Money talks! Nothing motivates my kid more than knowing he might make a few bucks. Selling old toys, figures, and video games has been a great way for my son to practice math and he doesn’t even realize he’s doing it.
The following are concepts covered in an eBay transaction from start to finish:
- percentages and decimals
- calculating shipping costs
- fees (PayPal and eBay)
Selling on eBay isn’t just a great project for math either! It covers skills like photography and keyboarding. Communicating with potential buyers helps hone those email and interpersonal skills. Depending on your child’s age, they could even get their own toy store up and running!
Apps, apps, apps.
There are so many great free math apps. When I don’t think we’re going to get to the lesson or I can see my son is shutting down, I can turn to an app and at least know he’s getting some multiplication practice in.
Something is ALWAYS better than nothing!
Get in the kitchen.
Cooking and baking have saved me on more than one occasion. Getting your kids in the kitchen is a fun way to incorporate math concepts without even trying. It’s 100% hands-on and depending on what you’re making, you can even incorporate some other subjects like history, geography, and culinary skills.
The kitchen helps cover math concepts like:
- following instructions/word problems
- multiplication/division (split a recipe or double it for a large family)
Plan a fantasy vacation.
If you could go anywhere in the world where would you go?

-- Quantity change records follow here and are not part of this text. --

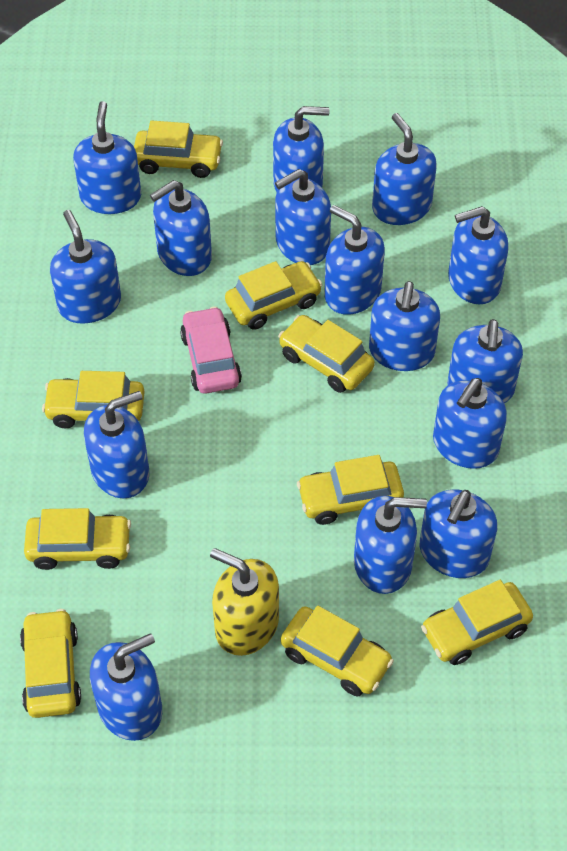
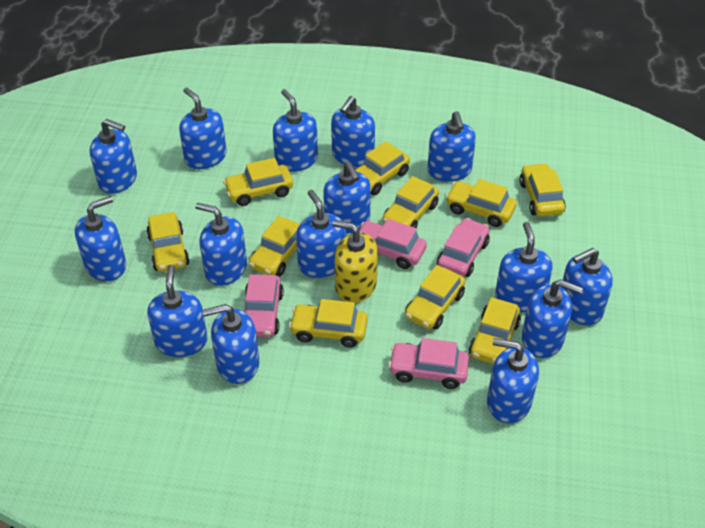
pink car: 1 -> 4
yellow car: 9 -> 10

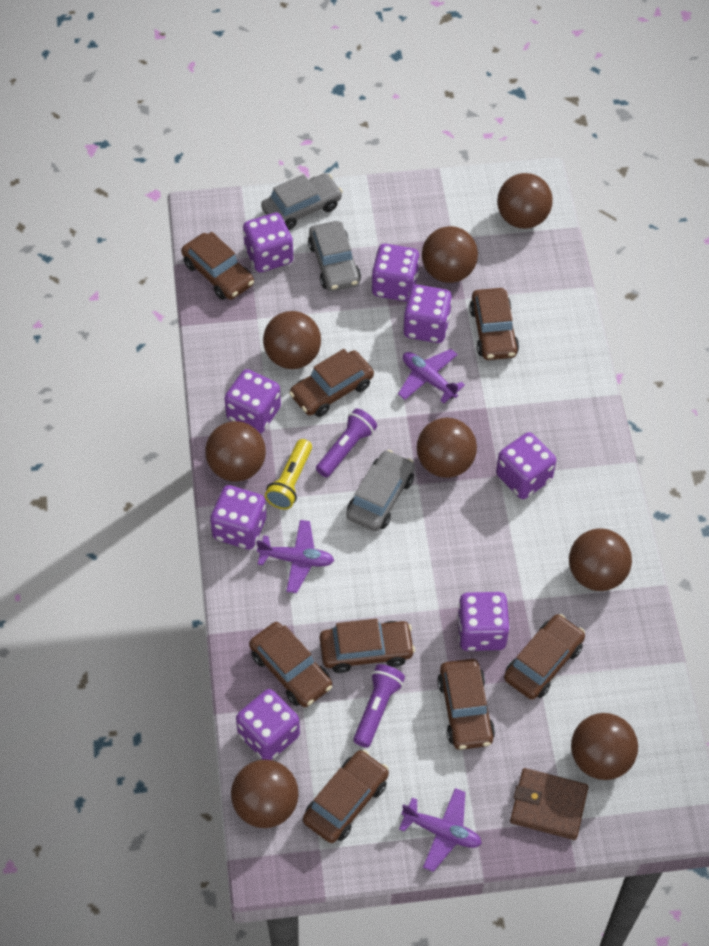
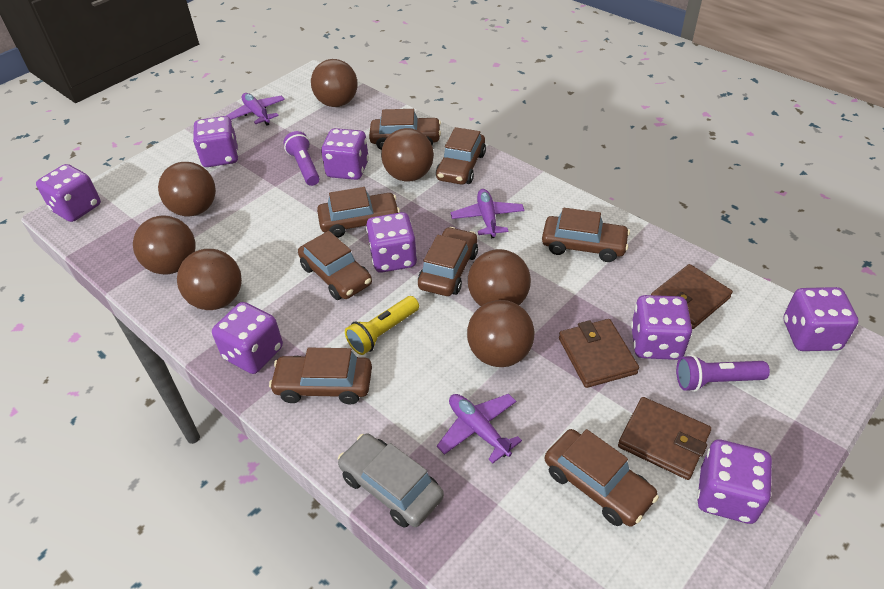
brown ball: 8 -> 7
brown wallet: 1 -> 3
grey car: 3 -> 1

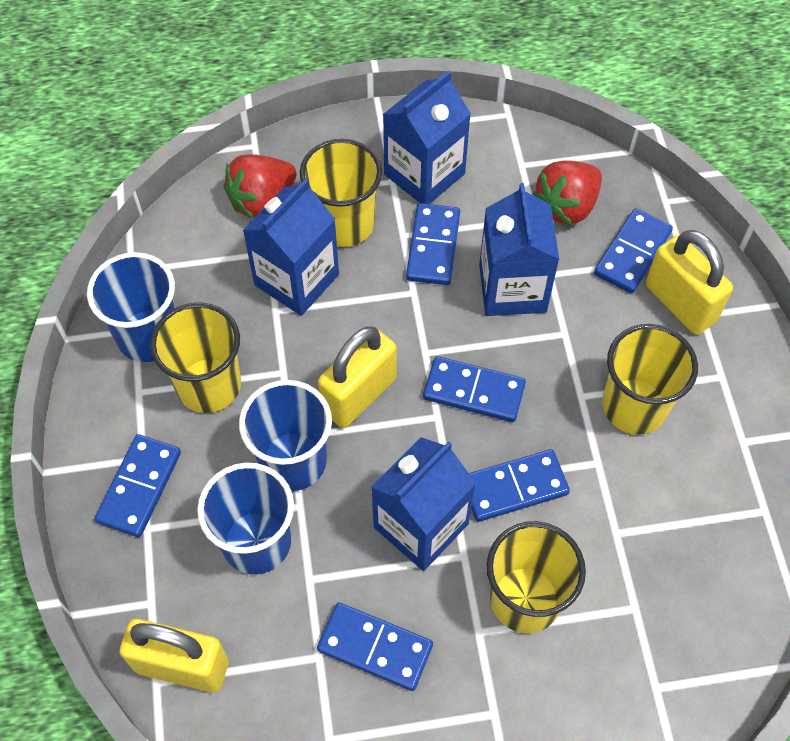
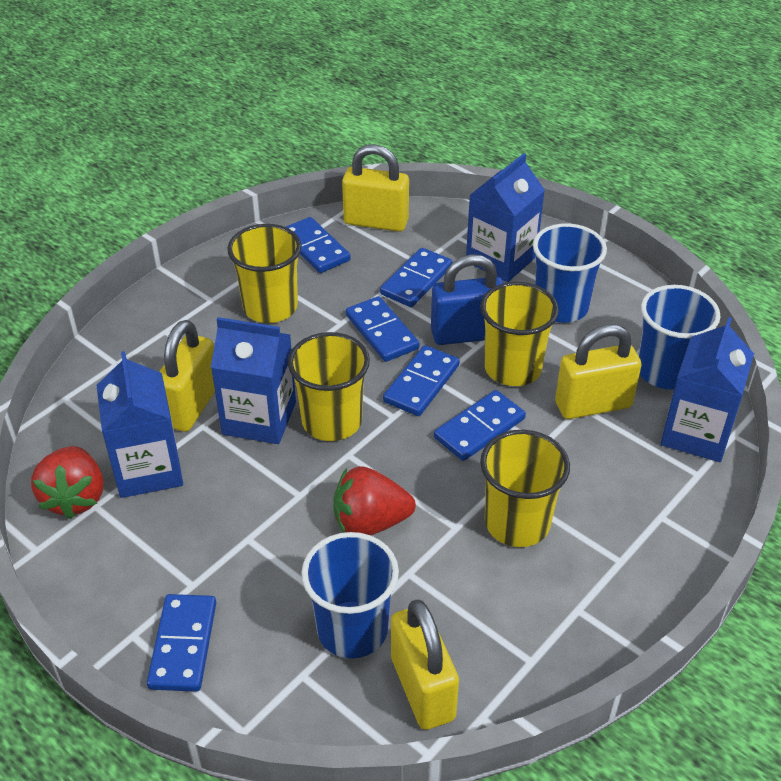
blue padlock: 0 -> 1
yellow padlock: 3 -> 4

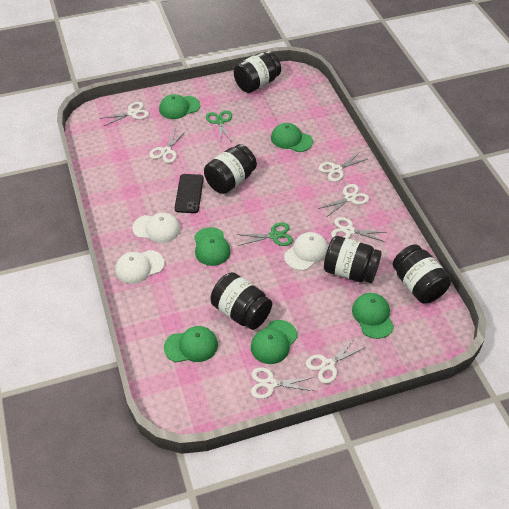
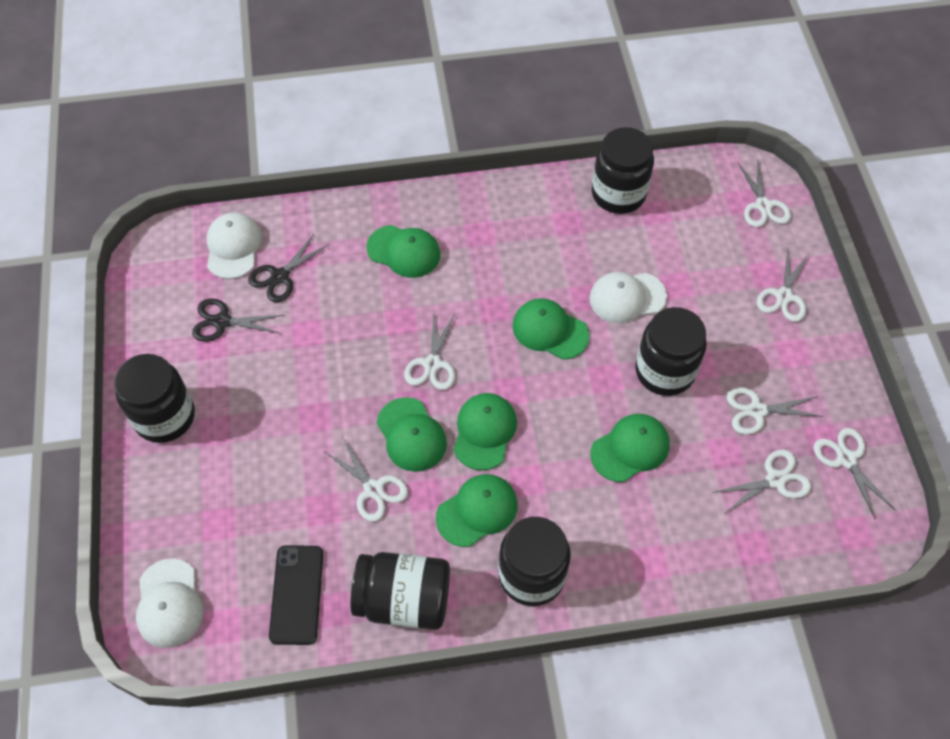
black scissors: 0 -> 2
green scissors: 2 -> 0

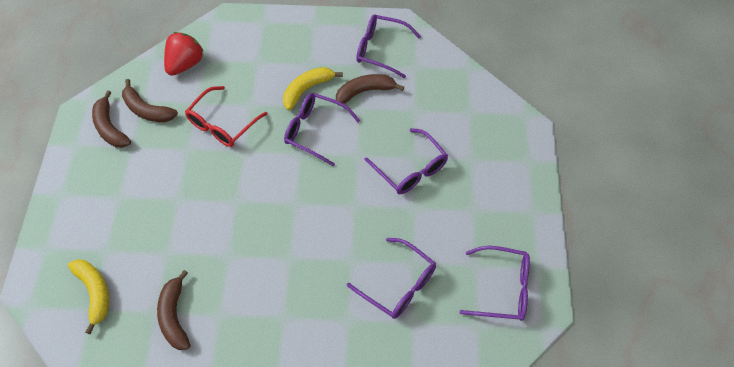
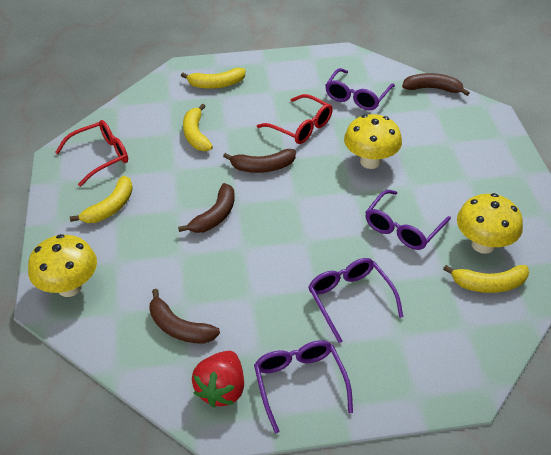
purple glasses: 5 -> 4
red glasses: 1 -> 2
yellow banana: 2 -> 4
yellow mushroom: 0 -> 3

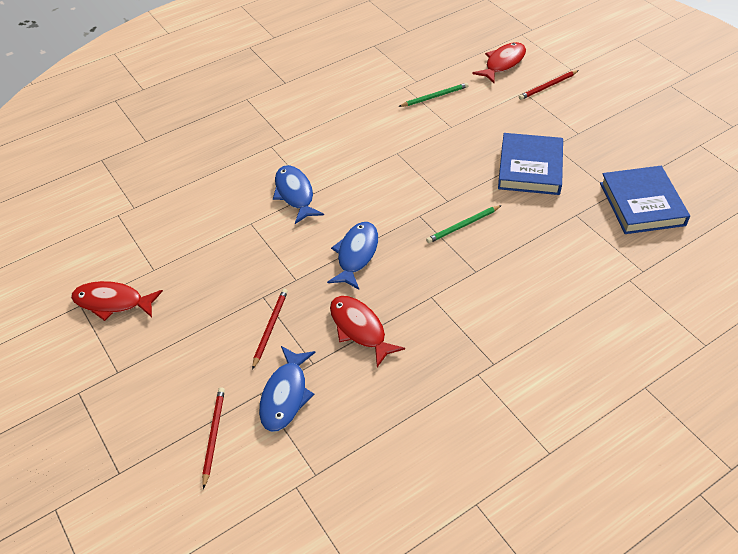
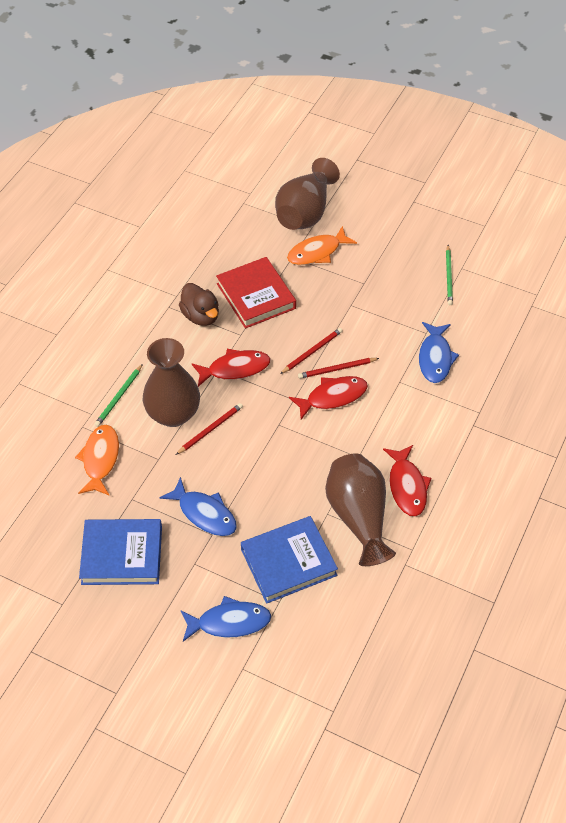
brown duck: 0 -> 1
brown vase: 0 -> 3
orange fish: 0 -> 2
red book: 0 -> 1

This is a super fun project that sparks the attention for sure. Estimate the cost of a family vacation to your child’s dream destination. It goes without saying this could be turned into an entire unit study! Geography, history, travel, cultures…the list goes on, but the math? There’s SO much.
- hotel and flight costs
- gas and food costs
- estimate expenses like shopping and entertainment
This is your kid’s vacation. Let their imagination be the tour guide! What activities or excursions does he want to try while your visiting? Add up the cost! The more you “do” on your trip, the more math is covered. Safe travels, friends!
Take a personal finance or stewardship course.
My son responds well to real-world math. Figuring out a sale price or calculating his potential eBay earnings seems to spark way more interest for him than a textbook.
A course like personal finance or stewardship offers an everyday perspective that might interest your reluctant mathematician.
It can be hard to let go of what we think math should look like. Textbook open, pencils out, add stress, the clock ticking, and my child’s frustration, and you’ve got a fairly accurate picture of what math looks like at our house. But there’s always a way for me to switch things up for sanity.
This year, I’ve made some changes to the curriculum we’ve been using from the start and I’m seeing some positive changes! It’s still a tough subject for us to cover, but it’s better than it was in years past.
More than anything, remember: taking a day to do something different helps break up the monotony of math. Don’t be afraid to embrace change.
Is math a battle in your homeschool? What math activities would you add to the list?